TRY IT - A word-for-word transcription of the records is required.

MATERIAL SUPPLIED -
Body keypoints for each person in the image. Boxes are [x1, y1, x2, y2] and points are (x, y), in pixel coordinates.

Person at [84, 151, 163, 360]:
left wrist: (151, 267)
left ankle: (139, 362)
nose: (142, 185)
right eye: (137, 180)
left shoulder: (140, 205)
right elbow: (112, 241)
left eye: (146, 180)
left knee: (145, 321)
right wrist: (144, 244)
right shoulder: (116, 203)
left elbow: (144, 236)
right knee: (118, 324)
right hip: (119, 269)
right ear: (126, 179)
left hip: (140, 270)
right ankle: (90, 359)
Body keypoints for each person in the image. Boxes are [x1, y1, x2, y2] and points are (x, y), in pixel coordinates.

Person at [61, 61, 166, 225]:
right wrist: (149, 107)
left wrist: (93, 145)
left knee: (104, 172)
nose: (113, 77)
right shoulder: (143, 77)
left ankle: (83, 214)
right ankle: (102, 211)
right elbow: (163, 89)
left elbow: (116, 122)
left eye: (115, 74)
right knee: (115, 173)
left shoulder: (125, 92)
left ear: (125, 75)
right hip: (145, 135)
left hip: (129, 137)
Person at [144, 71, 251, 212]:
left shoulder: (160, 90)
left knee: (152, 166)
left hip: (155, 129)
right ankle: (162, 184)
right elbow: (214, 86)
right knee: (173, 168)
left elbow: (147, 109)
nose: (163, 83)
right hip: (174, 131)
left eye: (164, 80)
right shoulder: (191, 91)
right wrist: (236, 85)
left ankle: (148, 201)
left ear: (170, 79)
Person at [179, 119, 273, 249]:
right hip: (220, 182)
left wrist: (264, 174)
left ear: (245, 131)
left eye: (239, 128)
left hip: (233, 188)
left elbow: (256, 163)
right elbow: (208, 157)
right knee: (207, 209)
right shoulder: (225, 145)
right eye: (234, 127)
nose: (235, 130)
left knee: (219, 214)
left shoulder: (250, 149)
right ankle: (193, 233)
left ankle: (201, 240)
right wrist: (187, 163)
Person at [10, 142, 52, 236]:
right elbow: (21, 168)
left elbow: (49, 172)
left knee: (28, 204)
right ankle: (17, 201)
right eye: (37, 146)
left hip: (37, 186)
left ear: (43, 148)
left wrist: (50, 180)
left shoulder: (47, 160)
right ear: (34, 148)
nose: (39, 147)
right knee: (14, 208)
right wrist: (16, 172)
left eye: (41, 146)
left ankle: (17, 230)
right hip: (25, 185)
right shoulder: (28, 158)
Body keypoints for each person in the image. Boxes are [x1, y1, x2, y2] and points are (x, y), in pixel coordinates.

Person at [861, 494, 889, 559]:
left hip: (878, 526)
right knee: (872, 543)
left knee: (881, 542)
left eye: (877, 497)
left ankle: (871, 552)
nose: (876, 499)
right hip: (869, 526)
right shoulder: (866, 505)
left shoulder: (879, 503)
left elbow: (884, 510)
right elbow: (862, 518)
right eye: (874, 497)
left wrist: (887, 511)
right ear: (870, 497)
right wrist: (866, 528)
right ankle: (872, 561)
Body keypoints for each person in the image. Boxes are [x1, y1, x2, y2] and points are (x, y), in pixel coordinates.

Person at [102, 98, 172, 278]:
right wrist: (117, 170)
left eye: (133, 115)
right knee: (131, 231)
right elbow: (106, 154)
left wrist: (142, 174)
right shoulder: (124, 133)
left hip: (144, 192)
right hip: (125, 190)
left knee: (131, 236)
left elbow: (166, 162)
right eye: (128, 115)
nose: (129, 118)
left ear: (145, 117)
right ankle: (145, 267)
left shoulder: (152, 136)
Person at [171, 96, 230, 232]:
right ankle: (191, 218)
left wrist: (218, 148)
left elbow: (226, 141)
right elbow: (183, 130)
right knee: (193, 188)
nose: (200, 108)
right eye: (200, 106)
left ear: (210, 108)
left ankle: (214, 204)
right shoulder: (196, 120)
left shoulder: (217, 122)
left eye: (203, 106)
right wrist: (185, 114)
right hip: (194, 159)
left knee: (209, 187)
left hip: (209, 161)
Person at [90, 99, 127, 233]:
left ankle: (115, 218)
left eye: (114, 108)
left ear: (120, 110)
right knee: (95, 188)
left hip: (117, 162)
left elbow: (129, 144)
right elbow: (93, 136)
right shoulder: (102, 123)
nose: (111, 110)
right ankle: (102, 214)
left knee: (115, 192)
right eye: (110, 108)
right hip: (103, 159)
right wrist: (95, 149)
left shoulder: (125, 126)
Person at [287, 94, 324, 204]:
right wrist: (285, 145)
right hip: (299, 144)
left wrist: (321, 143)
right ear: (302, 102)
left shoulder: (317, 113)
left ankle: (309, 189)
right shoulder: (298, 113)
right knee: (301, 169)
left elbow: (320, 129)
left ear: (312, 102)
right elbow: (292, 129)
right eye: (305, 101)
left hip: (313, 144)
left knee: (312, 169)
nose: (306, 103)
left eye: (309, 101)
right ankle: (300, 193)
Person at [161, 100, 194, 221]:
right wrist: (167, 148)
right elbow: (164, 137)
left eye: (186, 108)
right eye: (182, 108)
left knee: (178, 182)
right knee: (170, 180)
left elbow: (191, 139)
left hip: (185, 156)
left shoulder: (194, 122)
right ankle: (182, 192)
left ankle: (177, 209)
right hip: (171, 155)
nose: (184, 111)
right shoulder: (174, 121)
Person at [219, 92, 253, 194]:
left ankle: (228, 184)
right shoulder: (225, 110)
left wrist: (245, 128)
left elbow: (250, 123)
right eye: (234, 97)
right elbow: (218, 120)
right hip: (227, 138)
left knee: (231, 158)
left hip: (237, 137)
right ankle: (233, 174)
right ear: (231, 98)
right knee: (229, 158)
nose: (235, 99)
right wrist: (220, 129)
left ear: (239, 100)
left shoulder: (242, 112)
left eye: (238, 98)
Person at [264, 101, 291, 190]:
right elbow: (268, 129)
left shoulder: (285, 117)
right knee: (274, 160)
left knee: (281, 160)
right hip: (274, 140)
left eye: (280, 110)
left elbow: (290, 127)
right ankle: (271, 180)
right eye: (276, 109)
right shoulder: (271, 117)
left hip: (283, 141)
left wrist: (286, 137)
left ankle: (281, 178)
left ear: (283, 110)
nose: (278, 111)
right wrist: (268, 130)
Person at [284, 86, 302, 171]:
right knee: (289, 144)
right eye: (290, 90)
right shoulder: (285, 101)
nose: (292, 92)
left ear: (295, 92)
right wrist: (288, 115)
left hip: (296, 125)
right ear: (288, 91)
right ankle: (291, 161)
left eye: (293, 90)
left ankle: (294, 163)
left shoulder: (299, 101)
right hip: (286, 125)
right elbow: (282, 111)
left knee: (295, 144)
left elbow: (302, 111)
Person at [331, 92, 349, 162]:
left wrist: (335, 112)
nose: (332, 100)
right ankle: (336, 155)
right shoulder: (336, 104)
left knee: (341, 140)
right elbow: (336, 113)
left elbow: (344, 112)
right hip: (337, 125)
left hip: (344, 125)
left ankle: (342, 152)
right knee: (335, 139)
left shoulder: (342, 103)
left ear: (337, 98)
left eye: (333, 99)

SOLVED PROBLEM -
Body keypoints for each person in the image. Boxes are [x1, y1, x2, y2] and points are (x, y), in pixel coordinates.

Person at [84, 151, 163, 360]:
left wrist: (151, 267)
left ankle: (139, 362)
nose: (142, 185)
right eye: (137, 180)
left shoulder: (140, 205)
right elbow: (112, 241)
left eye: (146, 180)
left knee: (145, 321)
right wrist: (144, 244)
right shoulder: (116, 203)
left elbow: (144, 236)
right knee: (118, 324)
right hip: (119, 269)
right ear: (126, 179)
left hip: (140, 270)
right ankle: (90, 359)
Body keypoints for each person in the image. Boxes are [x1, y1, x2, y2] and points are (x, y), in pixel coordinates.

Person at [61, 61, 166, 225]:
right wrist: (149, 107)
left wrist: (93, 145)
left knee: (104, 172)
nose: (113, 77)
right shoulder: (143, 77)
left ankle: (83, 214)
right ankle: (102, 211)
right elbow: (163, 89)
left elbow: (116, 122)
left eye: (115, 74)
right knee: (115, 173)
left shoulder: (125, 92)
left ear: (125, 75)
right hip: (145, 135)
left hip: (129, 137)
Person at [144, 71, 251, 212]:
left shoulder: (160, 90)
left knee: (152, 166)
left hip: (155, 129)
right ankle: (162, 184)
right elbow: (214, 86)
right knee: (173, 168)
left elbow: (147, 109)
nose: (163, 83)
right hip: (174, 131)
left eye: (164, 80)
right shoulder: (191, 91)
right wrist: (236, 85)
left ankle: (148, 201)
left ear: (170, 79)
Person at [179, 119, 273, 249]:
right hip: (220, 182)
left wrist: (264, 174)
left ear: (245, 131)
left eye: (239, 128)
left hip: (233, 188)
left elbow: (256, 163)
right elbow: (208, 157)
right knee: (207, 209)
right shoulder: (225, 145)
right eye: (234, 127)
nose: (235, 130)
left knee: (219, 214)
left shoulder: (250, 149)
right ankle: (193, 233)
left ankle: (201, 240)
right wrist: (187, 163)
Person at [10, 142, 52, 236]:
right elbow: (21, 168)
left elbow: (49, 172)
left knee: (28, 204)
right ankle: (17, 201)
right eye: (37, 146)
left hip: (37, 186)
left ear: (43, 148)
left wrist: (50, 180)
left shoulder: (47, 160)
right ear: (34, 148)
nose: (39, 147)
right knee: (14, 208)
right wrist: (16, 172)
left eye: (41, 146)
left ankle: (17, 230)
right hip: (25, 185)
right shoulder: (28, 158)
Body keypoints for each person in the image. Boxes are [x1, y1, x2, y2] and points are (x, y), in pixel coordinates.

Person at [861, 494, 889, 559]:
left hip: (878, 526)
right knee: (872, 543)
left knee: (881, 542)
left eye: (877, 497)
left ankle: (871, 552)
nose: (876, 499)
right hip: (869, 526)
right shoulder: (866, 505)
left shoulder: (879, 503)
left elbow: (884, 510)
right elbow: (862, 518)
right eye: (874, 497)
left wrist: (887, 511)
right ear: (870, 497)
right wrist: (866, 528)
right ankle: (872, 561)
Body keypoints for each person in the image. Boxes are [x1, y1, x2, y2] and points are (x, y), in pixel coordinates.

Person at [102, 98, 172, 278]:
right wrist: (117, 170)
left eye: (133, 115)
right knee: (131, 231)
right elbow: (106, 154)
left wrist: (142, 174)
right shoulder: (124, 133)
left hip: (144, 192)
right hip: (125, 190)
left knee: (131, 236)
left elbow: (166, 162)
right eye: (128, 115)
nose: (129, 118)
left ear: (145, 117)
right ankle: (145, 267)
left shoulder: (152, 136)
Person at [171, 96, 230, 232]:
right ankle: (191, 218)
left wrist: (218, 148)
left elbow: (226, 141)
right elbow: (183, 130)
right knee: (193, 188)
nose: (200, 108)
right eye: (200, 106)
left ear: (210, 108)
left ankle: (214, 204)
right shoulder: (196, 120)
left shoulder: (217, 122)
left eye: (203, 106)
right wrist: (185, 114)
right hip: (194, 159)
left knee: (209, 187)
left hip: (209, 161)
Person at [90, 99, 127, 233]:
left ankle: (115, 218)
left eye: (114, 108)
left ear: (120, 110)
right knee: (95, 188)
left hip: (117, 162)
left elbow: (129, 144)
right elbow: (93, 136)
right shoulder: (102, 123)
nose: (111, 110)
right ankle: (102, 214)
left knee: (115, 192)
right eye: (110, 108)
right hip: (103, 159)
right wrist: (95, 149)
left shoulder: (125, 126)
Person at [287, 94, 324, 204]:
right wrist: (285, 145)
right hip: (299, 144)
left wrist: (321, 143)
right ear: (302, 102)
left shoulder: (317, 113)
left ankle: (309, 189)
right shoulder: (298, 113)
right knee: (301, 169)
left elbow: (320, 129)
left ear: (312, 102)
right elbow: (292, 129)
right eye: (305, 101)
left hip: (313, 144)
left knee: (312, 169)
nose: (306, 103)
left eye: (309, 101)
right ankle: (300, 193)
Person at [161, 100, 194, 221]:
right wrist: (167, 148)
right elbow: (164, 137)
left eye: (186, 108)
right eye: (182, 108)
left knee: (178, 182)
right knee: (170, 180)
left elbow: (191, 139)
left hip: (185, 156)
left shoulder: (194, 122)
right ankle: (182, 192)
left ankle: (177, 209)
right hip: (171, 155)
nose: (184, 111)
right shoulder: (174, 121)
Person at [219, 92, 253, 194]:
left ankle: (228, 184)
right shoulder: (225, 110)
left wrist: (245, 128)
left elbow: (250, 123)
right eye: (234, 97)
right elbow: (218, 120)
right hip: (227, 138)
left knee: (231, 158)
left hip: (237, 137)
right ankle: (233, 174)
right ear: (231, 98)
right knee: (229, 158)
nose: (235, 99)
right wrist: (220, 129)
left ear: (239, 100)
left shoulder: (242, 112)
left eye: (238, 98)
Person at [264, 101, 291, 190]:
right elbow: (268, 129)
left shoulder: (285, 117)
right knee: (274, 160)
left knee: (281, 160)
right hip: (274, 140)
left eye: (280, 110)
left elbow: (290, 127)
right ankle: (271, 180)
right eye: (276, 109)
right shoulder: (271, 117)
left hip: (283, 141)
left wrist: (286, 137)
left ankle: (281, 178)
left ear: (283, 110)
nose: (278, 111)
right wrist: (268, 130)
Person at [284, 86, 302, 171]:
right knee: (289, 144)
right eye: (290, 90)
right shoulder: (285, 101)
nose: (292, 92)
left ear: (295, 92)
right wrist: (288, 115)
left hip: (296, 125)
right ear: (288, 91)
right ankle: (291, 161)
left eye: (293, 90)
left ankle: (294, 163)
left shoulder: (299, 101)
right hip: (286, 125)
right elbow: (282, 111)
left knee: (295, 144)
left elbow: (302, 111)
Person at [331, 92, 349, 162]:
left wrist: (335, 112)
nose: (332, 100)
right ankle: (336, 155)
right shoulder: (336, 104)
left knee: (341, 140)
right elbow: (336, 113)
left elbow: (344, 112)
right hip: (337, 125)
left hip: (344, 125)
left ankle: (342, 152)
right knee: (335, 139)
left shoulder: (342, 103)
left ear: (337, 98)
left eye: (333, 99)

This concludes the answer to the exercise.